Rechtsanwalt Andreas Karsten, der sich für den Interessenverband engagiert, meint: „Jeder der sich als Deutscher fühlt und auch hier wohnt und arbeitet, muss sich auch mit dem deutschen Finanzamt arrangieren. Jeder, der Ihnen etwas anderes erzählt, hat das System nicht verstanden.“ Die Zweigniederlassung bzw. der Verwaltungssitz in Deutschland ist steuerrechtlich als Betriebsstätte zu werten. Somit unterliegt beispielsweise der Gewinn der deutschen Ltd.-Niederlassung der Körperschaftsteuer in Deutschland, worauf der Kölner Rechtsanwalt Sebastian Korts hinweist. Und wenn die Steuerpflicht in Deutschland besteht, ist auch eine Rechnungslegung nach deutschem Steuerrecht notwendig. Und schließlich bestimmt die Abgabenordnung (AO) noch, dass auch die Geschäftsführer der Ltd. die deutschen Steuerpflichen zu erfüllen haben und als Geschäftsführer dafür gerade stehen müssen.
Wer da trickst, hat relativ geringe Chancen. Denn auch die deutschen Finanzämter nehmen sich dieser Problematik an. Das Finanzamt Köln-Mitte hat bereits eigene Sachbearbeiter, die sich ausschließlich um Limited-Themen kümmern. „Die Rosinen-Theorie funktioniert bei der Limited jedenfalls nicht“, warnt Korts. Wer nur das Beste von beiden Rechtssystemen für sich herauspicken wolle, werde scheitern.

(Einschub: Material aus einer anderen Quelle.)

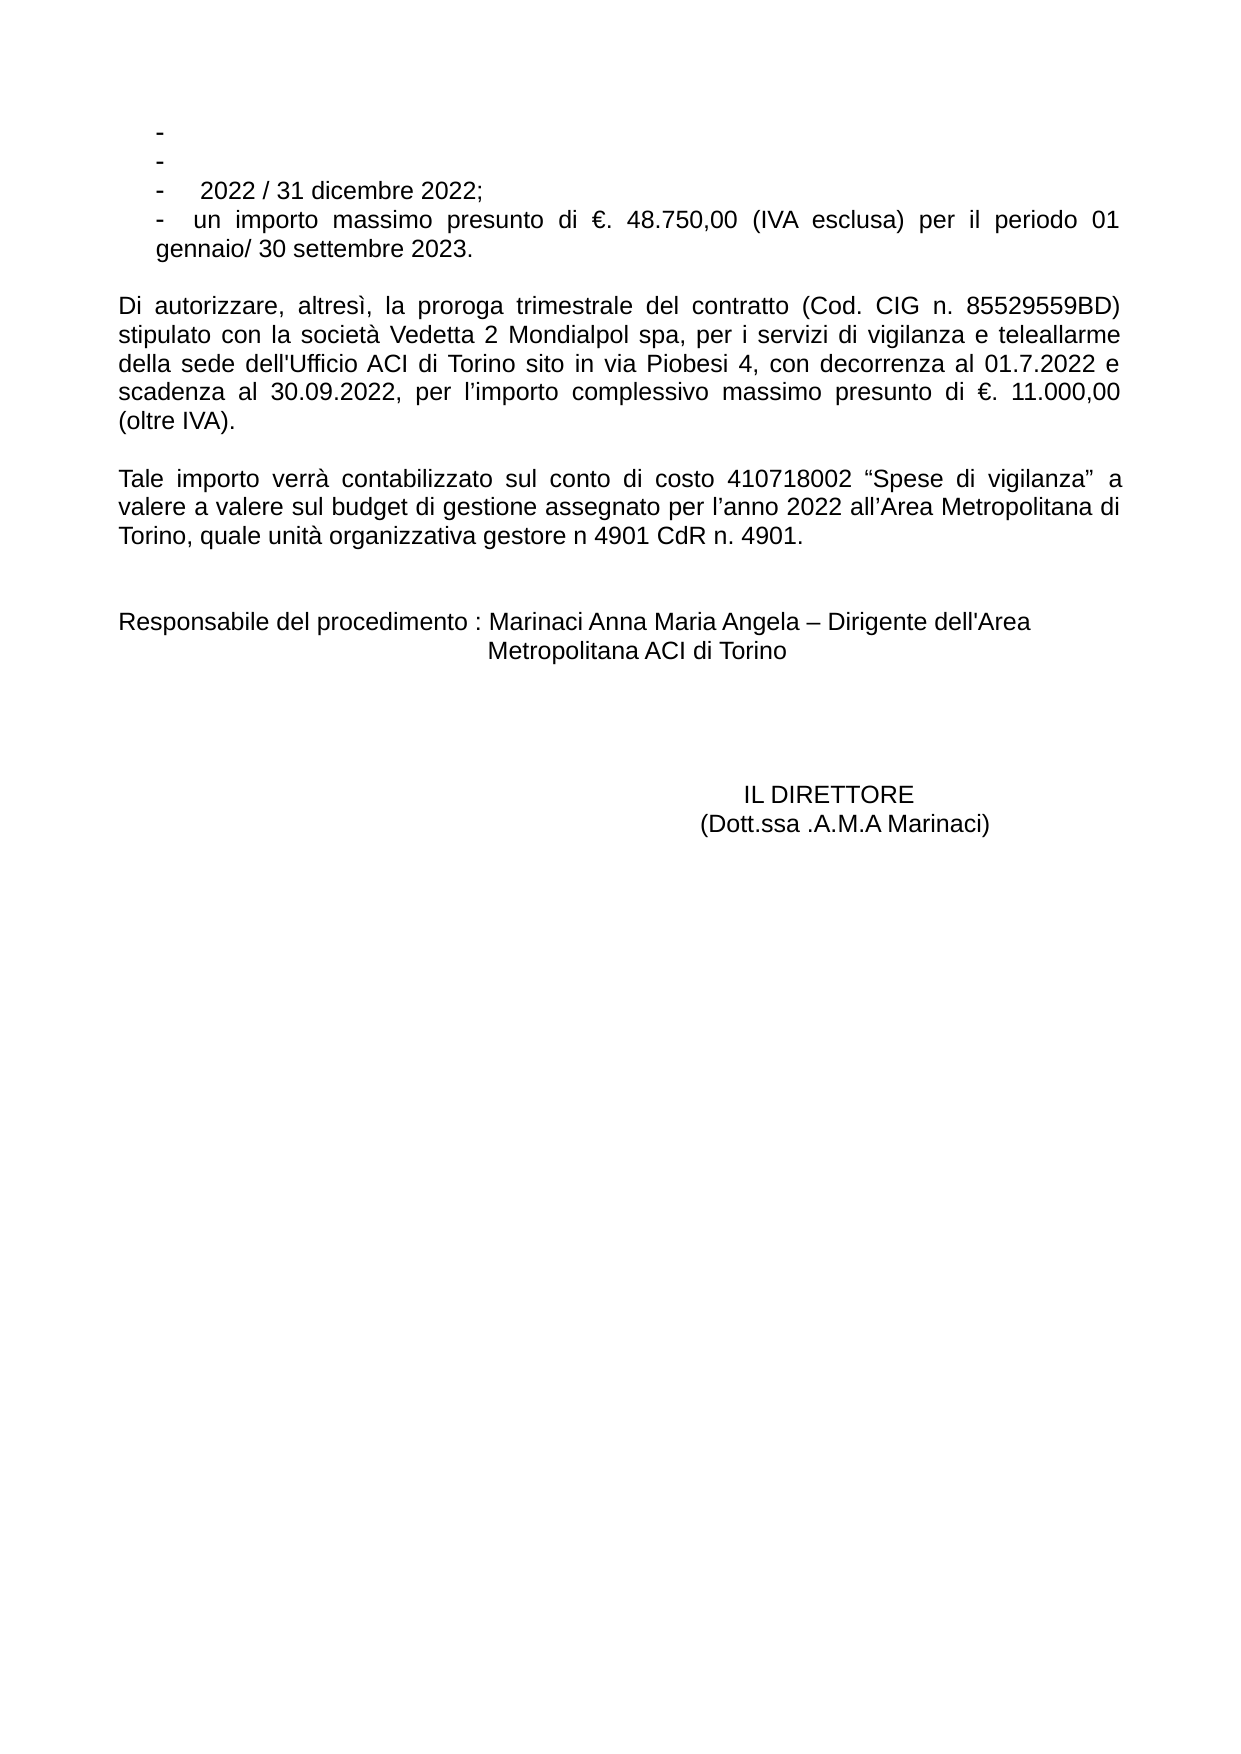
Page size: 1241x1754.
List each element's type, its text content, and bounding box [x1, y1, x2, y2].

text Tale importo verrà contabilizzato sul conto di costo 410718002 “Spese di vigilanza” a valere a valere sul budget di gestione assegnato per l’anno 2022 all’Area Metropolitana di Torino, quale unità organizzativa gestore n 4901 CdR n. 4901. [118, 463, 1122, 550]
text IL DIRETTORE [118, 780, 1122, 808]
text Di autorizzare, altresì, la proroga trimestrale del contratto (Cod. CIG n. 85529559BD) stipulato con la società Vedetta 2 Mondialpol spa, per i servizi di vigilanza e teleallarme della sede dell'Ufficio ACI di Torino sito in via Piobesi 4, con decorrenza al 01.7.2022 e scadenza al 30.09.2022, per l’importo complessivo massimo presunto di €. 11.000,00 (oltre IVA). [118, 291, 1122, 435]
text Responsabile del procedimento : Marinaci Anna Maria Angela – Dirigente dell'Area Metropolitana ACI di Torino [118, 607, 1122, 665]
text (Dott.ssa .A.M.A Marinaci) [118, 808, 1122, 837]
list un importo massimo presunto di €. 48.750,00 (IVA esclusa) per il periodo 01 gennaio/ 30 settembre 2023. [156, 205, 1122, 262]
list 2022 / 31 dicembre 2022; [156, 176, 1122, 205]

Es gibt weitere Klippen: So weist der Interessenverband darauf hin, dass manche Anbieter im Internet dafür werben, mit einer Limited könne man als Handwerker in Deutschland ohne Meisterbrief selbständig tätig werden. Stimmt nicht ganz: Da der deutsche Limited- Gründer natürlich in Deutschland Geschäfte machen will, benötigt er auch Geschäftsräume in Deutschland. Dann greift die deutsche Handwerksordnung – und die verlangt einen Meisterbrief. Voraussetzung für die „Befreiung“ vom deutschen Recht ist, dass der Betreffende über keinerlei Infrastruktur in Deutschland verfügt. RA Karsten: „An dieser Klippe werden die meisten Limited- Gründungen zur Umgehung des Meisterzwanges wohl scheitern.“ Die Limited müsse sich erst noch das Vertrauen des deutschen Marktes verdienen, lautet denn auch des Resümee der IHK Nord-Westfalen.